1. Use only sound & simple data layouts
2. Related Strange Things:
1. Why is texenv separated from the attribute table?
2. setrecttextureid-Why, what
3. Map pixel width/HDR Part of decoding performance is performed in the device state
4. Notifymipbiaschanged has a lot of complicated things, the original unknown
Ispasssuitable is called again and again in the render loop. Perhaps you want to create a direct pass pointer table in the render cycle?
All stickers are provided at once instead of at a certain time SetTexture
Arrange the attribute table data in memory to match the true and unchanging buffer layout. Several different key word layouts may be required
Textureid converted to Long (Mac/linux is 64 bits) is PS4 special commit 3CBD28D4D6CD
1. Looks like only the optimization on PS4, directly stores a pointer to Textureid. If you can do it anywhere, or just PS4 it into a long (intptr_t better)
Why do channelassigns and Vertexcomponent pass all the time? It doesn't seem to be useful.
The rendering cycle classification is very expensive. Open and complete it based on the hash allocation (render loop Assignment).

Some of these flaws may be caused by some reason, in which case I add comments to explain them. There might have been some reasons, but now it's gone. In both cases, the source control Log/comment feature is very helpful and asks the person who wrote the code why. Half of the list above may be because I've been writing this way for years, which means I have to remember these reasons even though they "seemed like a good idea at the time".
This is the introduction. Next time, do something about the list above!

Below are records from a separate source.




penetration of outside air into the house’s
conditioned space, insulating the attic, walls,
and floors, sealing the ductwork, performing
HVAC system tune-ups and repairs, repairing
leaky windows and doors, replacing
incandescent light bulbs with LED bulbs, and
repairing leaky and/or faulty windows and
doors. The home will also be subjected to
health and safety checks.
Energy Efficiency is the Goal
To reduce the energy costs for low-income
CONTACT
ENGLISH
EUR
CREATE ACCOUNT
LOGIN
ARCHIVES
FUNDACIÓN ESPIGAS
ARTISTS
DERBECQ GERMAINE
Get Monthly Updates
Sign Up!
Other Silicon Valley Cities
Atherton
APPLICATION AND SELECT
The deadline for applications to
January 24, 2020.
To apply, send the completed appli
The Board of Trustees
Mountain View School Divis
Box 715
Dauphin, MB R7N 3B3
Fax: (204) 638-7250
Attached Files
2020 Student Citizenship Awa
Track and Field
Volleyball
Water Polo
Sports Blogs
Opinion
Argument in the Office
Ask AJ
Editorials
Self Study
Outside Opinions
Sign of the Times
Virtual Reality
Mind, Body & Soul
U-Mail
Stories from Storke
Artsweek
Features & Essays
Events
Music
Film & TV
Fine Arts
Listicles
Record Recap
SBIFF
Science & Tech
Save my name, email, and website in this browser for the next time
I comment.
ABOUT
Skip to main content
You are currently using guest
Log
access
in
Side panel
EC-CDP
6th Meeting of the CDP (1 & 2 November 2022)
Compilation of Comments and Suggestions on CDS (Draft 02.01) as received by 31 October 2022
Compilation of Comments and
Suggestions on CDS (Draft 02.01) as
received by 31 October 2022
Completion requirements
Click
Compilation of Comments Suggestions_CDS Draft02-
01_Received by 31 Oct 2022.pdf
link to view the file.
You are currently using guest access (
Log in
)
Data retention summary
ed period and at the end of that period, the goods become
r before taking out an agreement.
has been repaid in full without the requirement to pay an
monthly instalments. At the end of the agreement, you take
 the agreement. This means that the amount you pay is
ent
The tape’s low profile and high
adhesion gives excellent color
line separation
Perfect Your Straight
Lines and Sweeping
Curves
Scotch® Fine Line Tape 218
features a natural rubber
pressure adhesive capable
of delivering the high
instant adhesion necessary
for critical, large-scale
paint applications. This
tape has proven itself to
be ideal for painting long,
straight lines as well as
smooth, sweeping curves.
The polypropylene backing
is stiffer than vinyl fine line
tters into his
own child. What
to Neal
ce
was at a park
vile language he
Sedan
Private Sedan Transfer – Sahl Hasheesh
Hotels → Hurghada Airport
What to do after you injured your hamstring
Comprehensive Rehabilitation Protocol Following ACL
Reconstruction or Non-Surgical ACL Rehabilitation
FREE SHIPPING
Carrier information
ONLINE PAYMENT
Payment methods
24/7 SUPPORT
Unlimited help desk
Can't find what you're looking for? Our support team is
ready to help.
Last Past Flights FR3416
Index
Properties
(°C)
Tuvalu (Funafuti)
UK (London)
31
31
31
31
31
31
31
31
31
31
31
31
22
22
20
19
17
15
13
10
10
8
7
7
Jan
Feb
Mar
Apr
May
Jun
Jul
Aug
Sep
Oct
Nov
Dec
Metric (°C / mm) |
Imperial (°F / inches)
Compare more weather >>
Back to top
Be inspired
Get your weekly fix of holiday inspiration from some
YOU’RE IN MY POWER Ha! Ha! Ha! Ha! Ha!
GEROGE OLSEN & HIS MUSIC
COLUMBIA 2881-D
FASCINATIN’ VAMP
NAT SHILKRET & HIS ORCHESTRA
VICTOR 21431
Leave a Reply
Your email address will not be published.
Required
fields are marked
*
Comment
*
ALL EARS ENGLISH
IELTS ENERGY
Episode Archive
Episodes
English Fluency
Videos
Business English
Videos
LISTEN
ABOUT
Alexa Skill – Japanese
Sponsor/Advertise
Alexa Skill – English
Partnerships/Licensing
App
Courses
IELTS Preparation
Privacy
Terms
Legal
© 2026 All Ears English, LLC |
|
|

Next article to be translated

------translated from wolf96 http://blog.csdn.net/wolf96


Unity5 optimization of internal rendering 1: Introduction

Contact Us

The content source of this page is from Internet, which doesn't represent Alibaba Cloud's opinion; products and services mentioned on that page don't have any relationship with Alibaba Cloud. If the content of the page makes you feel confusing, please write us an email, we will handle the problem within 5 days after receiving your email.

If you find any instances of plagiarism from the community, please send an email to: info-contact@alibabacloud.com and provide relevant evidence. A staff member will contact you within 5 working days.

A Free Trial That Lets You Build Big!

Start building with 50+ products and up to 12 months usage for Elastic Compute Service

  • Sales Support

    1 on 1 presale consultation

  • After-Sales Support

    24/7 Technical Support 6 Free Tickets per Quarter Faster Response

  • Alibaba Cloud offers highly flexible support services tailored to meet your exact needs.